According to human rights organizations and other NGOs, the Bolivarian Intelligence Service (SEBIN) of the Venezuelan government holds political prisoners in the lower levels of SEBIN's headquarters, which has been deemed by government officials La Tumba "The Tomb". The cells are 2 by 3 m with a cement bed, white walls, and security barriers between one another so that there is no interaction between prisoners. Such conditions have caused prisoners to become very ill, but they are denied medical treatment. Bright lights in the cells are kept on so prisoners lose their sense of time and the temperature is below freezing, with the only sounds heard being from the nearby Caracas Metro trains. Reports of torture in La Tumba, specifically white torture, are also common, with some prisoners attempting to commit suicide.
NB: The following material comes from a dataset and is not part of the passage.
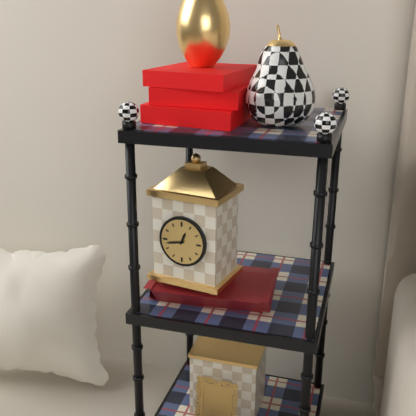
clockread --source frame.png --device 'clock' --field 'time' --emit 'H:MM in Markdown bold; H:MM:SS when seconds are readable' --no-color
**12:43**
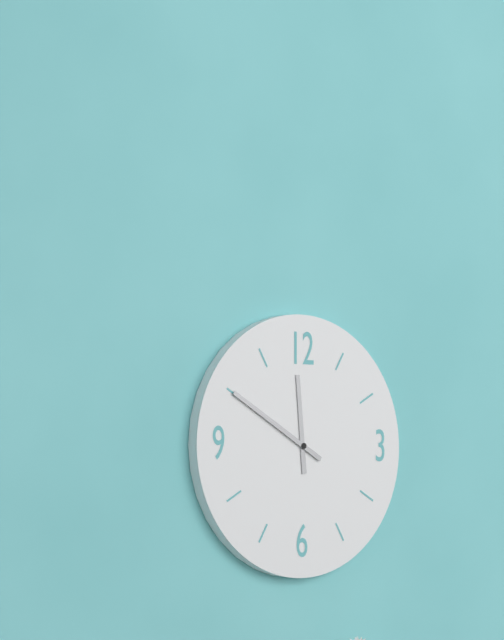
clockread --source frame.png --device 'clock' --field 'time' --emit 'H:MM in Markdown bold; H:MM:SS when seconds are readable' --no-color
**11:50**
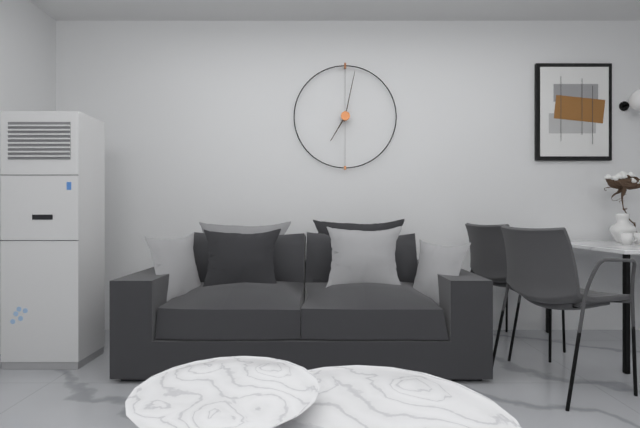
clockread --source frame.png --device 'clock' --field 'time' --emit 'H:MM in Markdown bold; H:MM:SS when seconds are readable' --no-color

Such conditions according to the NGO Justice and Process are to make prisoners plead guilty to the crimes that they are accused of.

==In media==
- German artist Gregor Schneider based his room design of "weiße Folter" (lit. 'white torture') on this idea.
- The Brave (TV series) Episode 10 "Desperate Measures" January 8, 2018. A team member is held in an Iranian black site for interrogation. The room is all white, as is her clothing and the guards' clothing and the minimal furniture. The interrogator explains it is intended to cause sensory deprivation, and that bits of color will be added as she begins to cooperate.
- In the 2022 Indian film, Rorschach, the protagonist Luke Antony is subjected to white room torture in Dubai Prison.